Required action: Repeat every one of the lines below word for word, but leave the pictures out of your answer.

++++ Task data

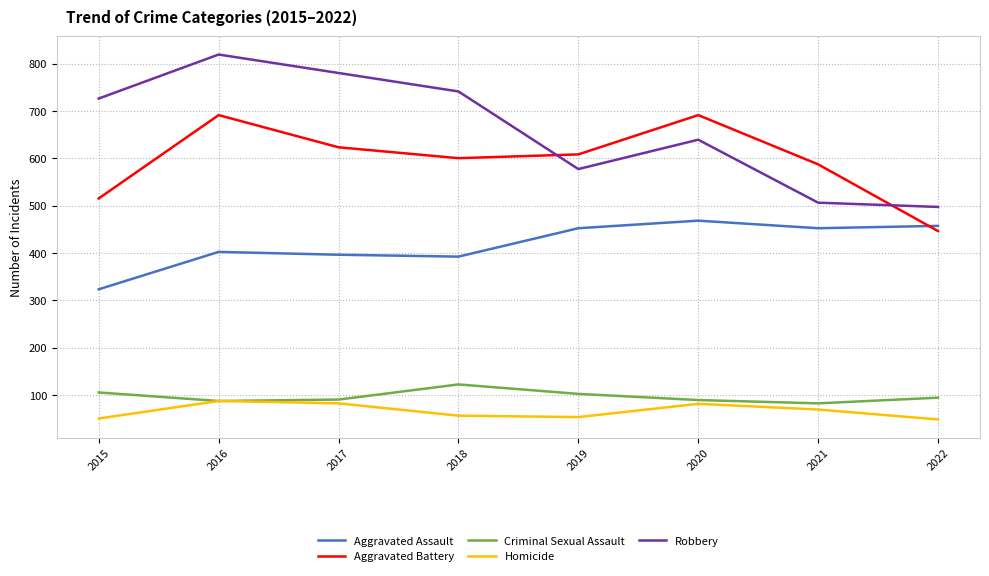

What is the maximum value shown in the chart?

819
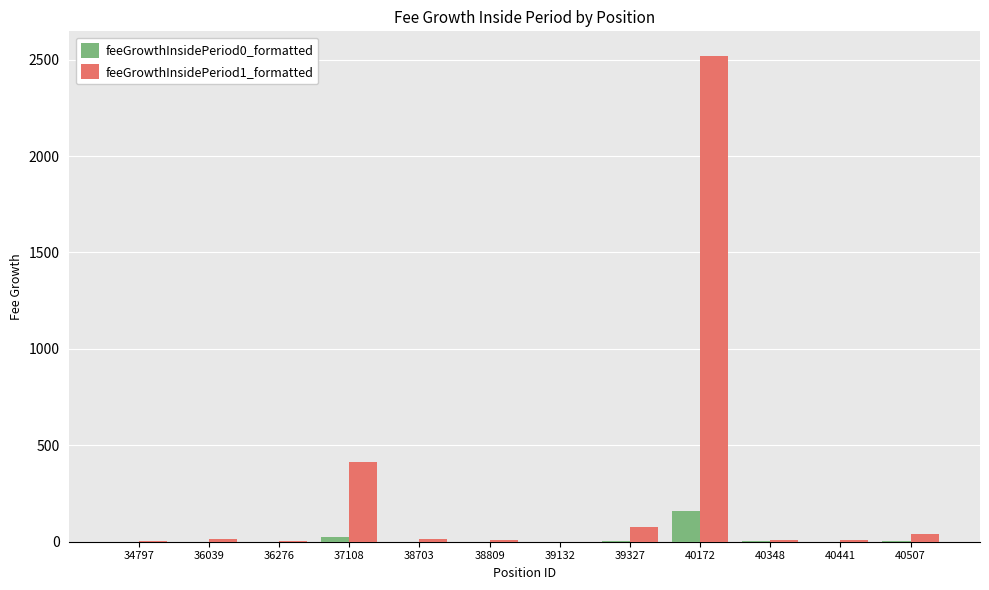

True or false: feeGrowthInsidePeriod0_formatted has a value of 56.3 at 40172.

False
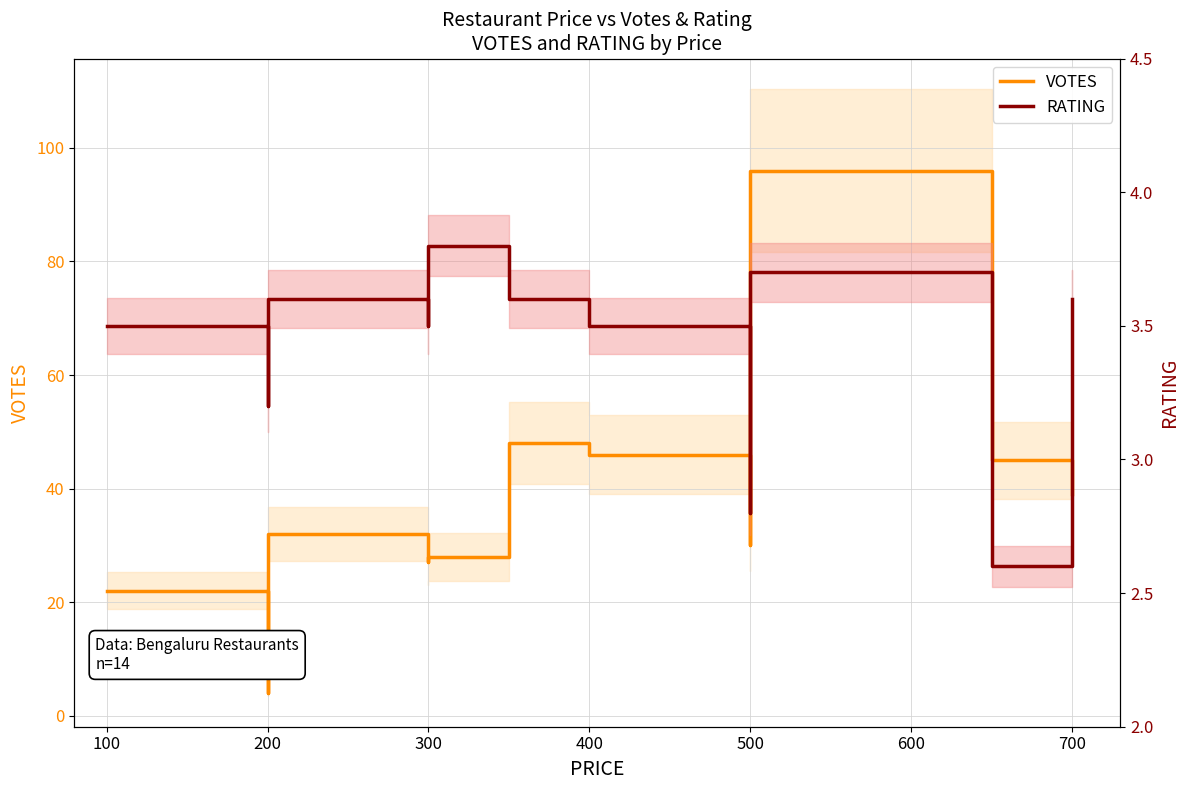

How many lines are shown in the chart?

2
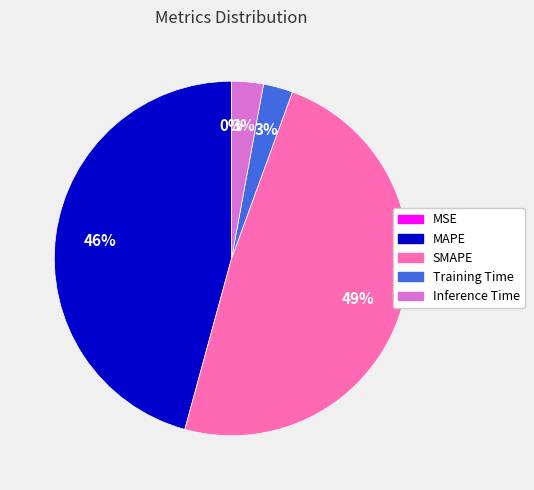

True or false: Training Time accounts for 12% of the total.

False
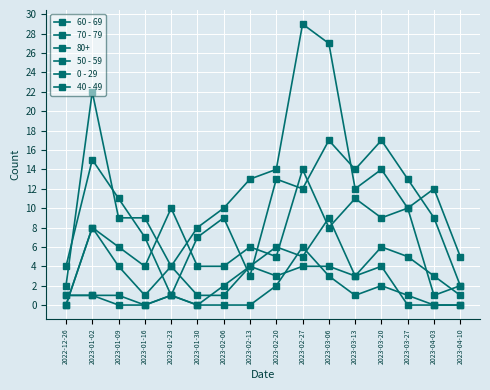

How many lines are shown in the chart?

6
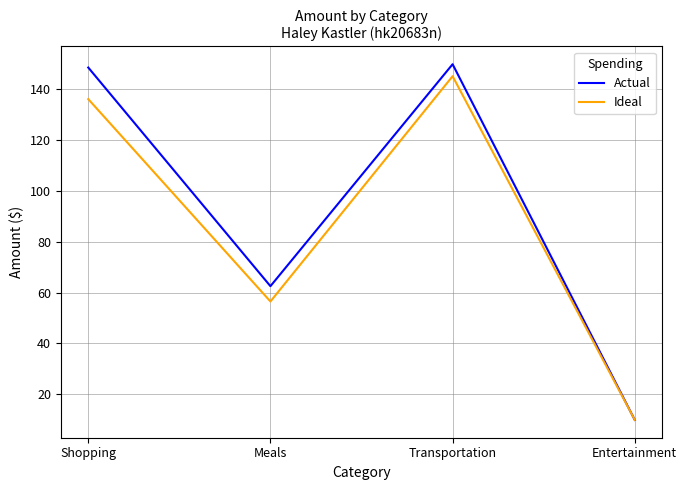

What is the highest value of the Ideal series?

145.0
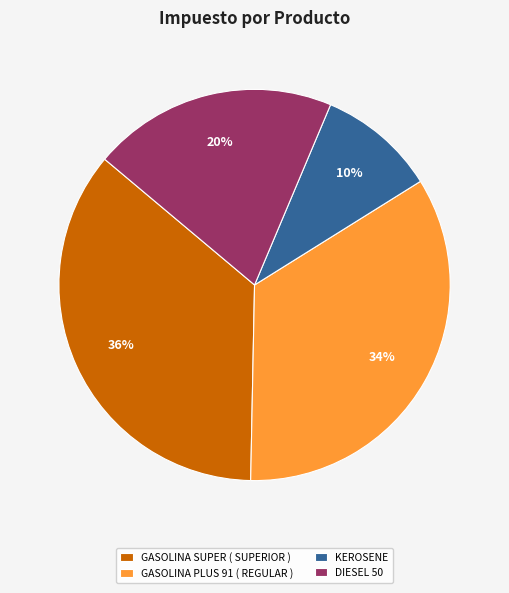

Is the sum of GASOLINA SUPER ( SUPERIOR ) and DIESEL 50 greater than half?

Yes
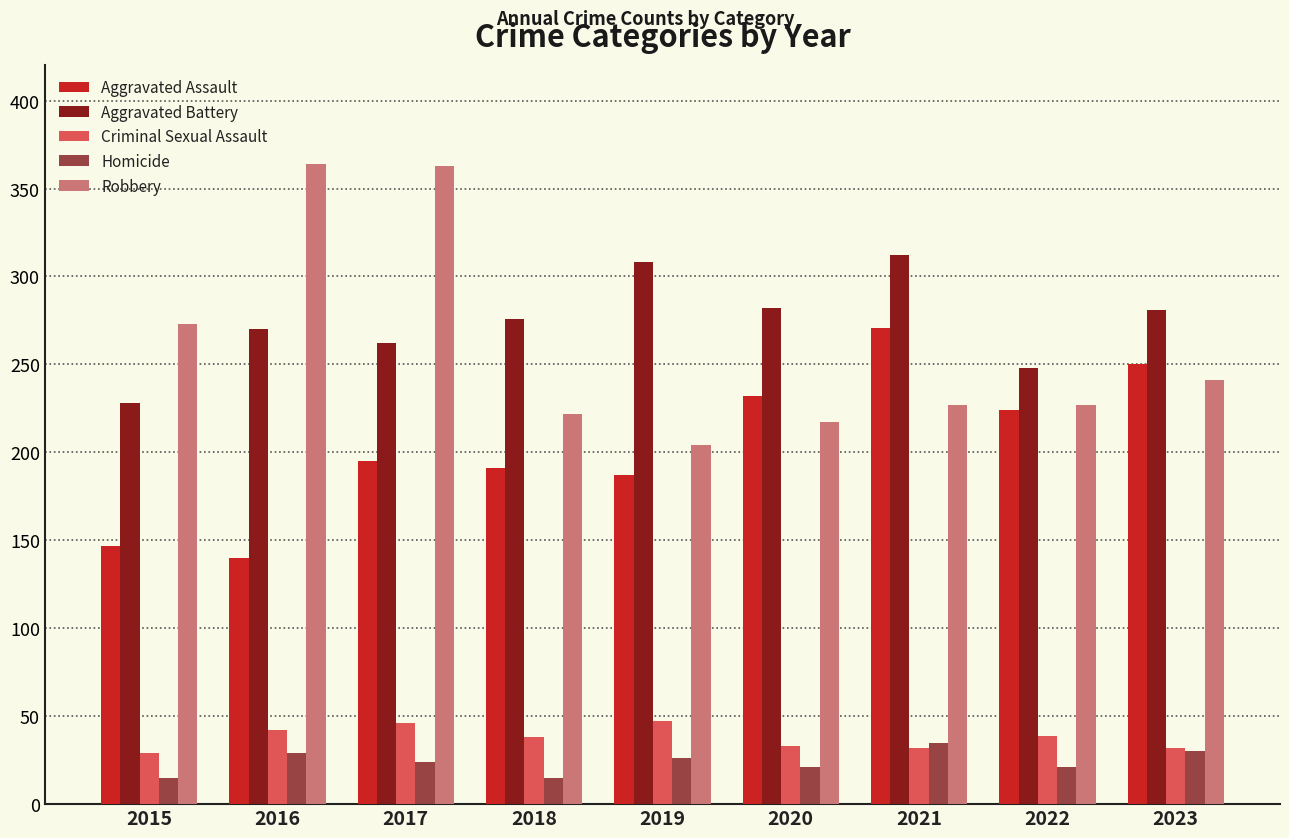

What is the total value across all series at 2015?

692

++++++++

Result for this task:
What is the maximum value shown in the chart?

819

True or false: feeGrowthInsidePeriod0_formatted has a value of 56.3 at 40172.

False

How many lines are shown in the chart?

2

True or false: Training Time accounts for 12% of the total.

False

How many lines are shown in the chart?

6

What is the highest value of the Ideal series?

145.0

Is the sum of GASOLINA SUPER ( SUPERIOR ) and DIESEL 50 greater than half?

Yes

What is the total value across all series at 2015?

692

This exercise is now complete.